Argentina has been gripped by reports of alleged corruption under the previous Kirchner administrations. The extent and scale of the allegations made and the number of prominent businessmen who have sought plea bargains have surprised even the most cynical commentators.

The scandal started in August with La Nacion’s publication of eight notebooks kept by Oscar Centeno, a driver for Roberto Baratta, deputy Minister for Planning and Public Works under the Kirchners (and a close adviser to both Nestor and Cristina). These notebooks meticulously recorded the journeys to prominent businessmen and the amounts received from them in cash between 2005 and 2015.

Investigations are being pursued by Federal Judge, Claudio Bonadio. So far, some 26 people have been arrested: 15 senior businessmen and 2 government officials have sought plea bargains under the 2016 ‘ley de arrepentido’ (law of repentance). One such – Aldo Roggio, head of Metrovia and Urquiza railways – admitted, for example, that he paid 5% of the government subsidies received back to the Kirchners.

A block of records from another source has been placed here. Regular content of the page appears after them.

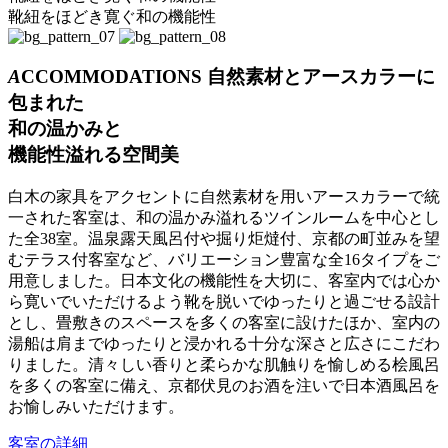
靴紐をほどき寛ぐ和の機能性
A
CCOMMODATIONS
自然素
材とアースカラ
ーに
包まれた
和の温
かみと
機能性溢
れる
空間美
白木の家具をアクセントに自然素材を用いアースカラーで統
一された客室は、和の温かみ溢れるツインルームを中心とし
た全38室。温泉露天風呂付や掘り炬燵付、京都の町並みを望
むテラス付客室など、バリエーション豊富な全16タイプをご
用意しました。日本文化の機能性を大切に、客室内では心か
ら寛いでいただけるよう靴を脱いでゆったりと過ごせる設計
とし、畳敷きのスペースを多くの客室に設けたほか、室内の
湯船は肩までゆったりと浸かれる十分な深さと広さにこだわ
りました。清々しい香りと柔らかな肌触りを愉しめる桧風呂
を多くの客室に備え、京都伏見のお酒を注いで日本酒風呂を
お愉しみいただけます。
客室の詳細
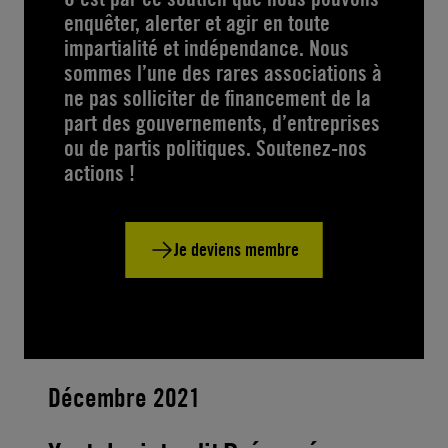
enquêter, alerter et agir en toute
impartialité et indépendance. Nous
sommes l’une des rares associations à
ne pas solliciter de financement de la
part des gouvernements, d’entreprises
ou de partis politiques. Soutenez-nos
actions !
Je deviens membre
Décembre 2021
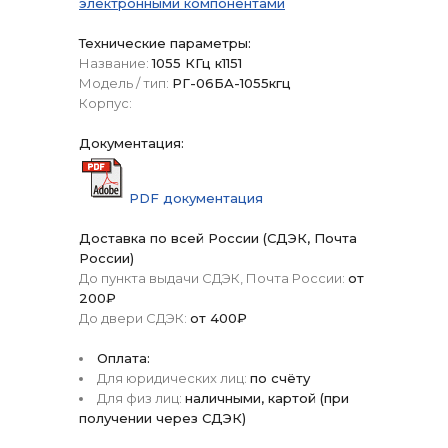
электронными компонентами
Технические параметры:
Название:
1055 КГц к1151
Модель / тип:
РГ-06БА-1055кгц
Корпус:
Документация:
PDF документация
Доставка по всей России (СДЭК, Почта
России)
До пункта выдачи СДЭК, Почта России:
от
200₽
До двери СДЭК:
от 400₽
Оплата:
Для юридических лиц:
по счёту
Для физ лиц:
наличными, картой (при
получении через СДЭК)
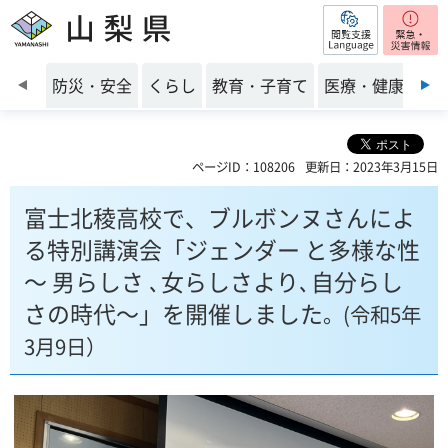
閲覧支援
山梨県
前のスライドを表示
防災・安全
くらし
教育・子育て
医療・健康・福
ページID：108206
更新日：2023年3月15日
富士北稜高校で、ブルボンヌさんによ
る特別講演会「ジェンダー と多様な性
～ 男らしさ ､女らしさより､自分らし
さの時代～」を開催しました
。(令和5年
3月9日）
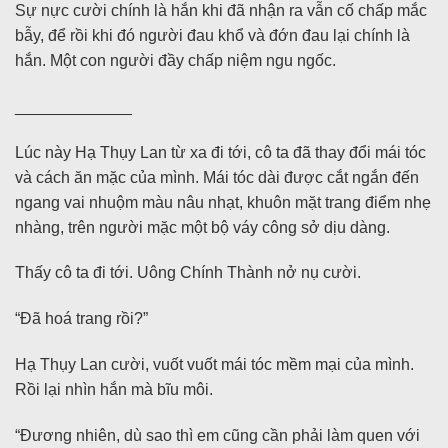
Sự nực cười chính là hắn khi đã nhận ra vẫn cố chấp mắc
bẫy, để rồi khi đó người đau khổ và đớn đau lại chính là
hắn. Một con người đầy chấp niệm ngu ngốc.
_____________
Lúc này Hạ Thụy Lan từ xa đi tới, cô ta đã thay đổi mái tóc
và cách ăn mặc của mình. Mái tóc dài được cắt ngắn đến
ngang vai nhuộm màu nâu nhạt, khuôn mặt trang điểm nhẹ
nhàng, trên người mặc một bộ váy công sở dịu dàng.
Thấy cô ta đi tới. Uông Chính Thành nở nụ cười.
“Đã hoá trang rồi?”
Hạ Thụy Lan cười, vuốt vuốt mái tóc mềm mại của mình.
Rồi lại nhìn hắn mà bĩu môi.
“Đương nhiên, dù sao thì em cũng cần phải làm quen với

Cristina de Kirchner is reportedly implicated in all this. She was summoned to appear before the court in mid-August but declined to answer questions, claiming that the allegations were politically motivated and false. She joined her colleague Senators in allowing her immunity to be lifted sufficiently to permit the search of three of her homes, since she claimed that there was nothing to hide. But she is otherwise protected from prosecution by virtue of her immunity as a Senator – and with a Peronist majority, it is unlikely that the Senate would remove her immunity.

That said her popularity ratings dipped to 31% (below Macri’s 39%) – and Macri may well recognise that Cristina is better suspected of gross corruption than imprisoned for it. Her leadership of the Peronist movement is still highly divisive, giving Macri a possible advantage in the run-up to the Presidential elections on 27 October 2019, despite his economic woes. President Macri was elected in December 2015 in part for a promise to rid Argentina of corruption. So far, he has been hailed for his strong stance on such matters.

In separate corruption cases, Vice-President Amado Boudou (2011-15) was jailed for nearly 6 years and banned for life from elective office for illicit enrichment (he had been Economics Minister in Cristina’s administration in 2009 -11). Former Planning Minister, Julio de Vido, was jailed in 2017 for taking bribes in return for awarding public contracts during Cristina’s Presidency. So too was his deputy, José Lopez, who was caught red-handed throwing bags containing $9m in cash and valuables into a convent; he has since been released under a plea bargain for co-operating with the prosecution in the current cases.

None of this is as bad as in Brazil, where former President Lula da Silva was jailed for taking bribes amounting to billions of dollars. But if the current prosecutions are successful, it will shine a poor light on the level of corruption in Argentina under the Kirchners.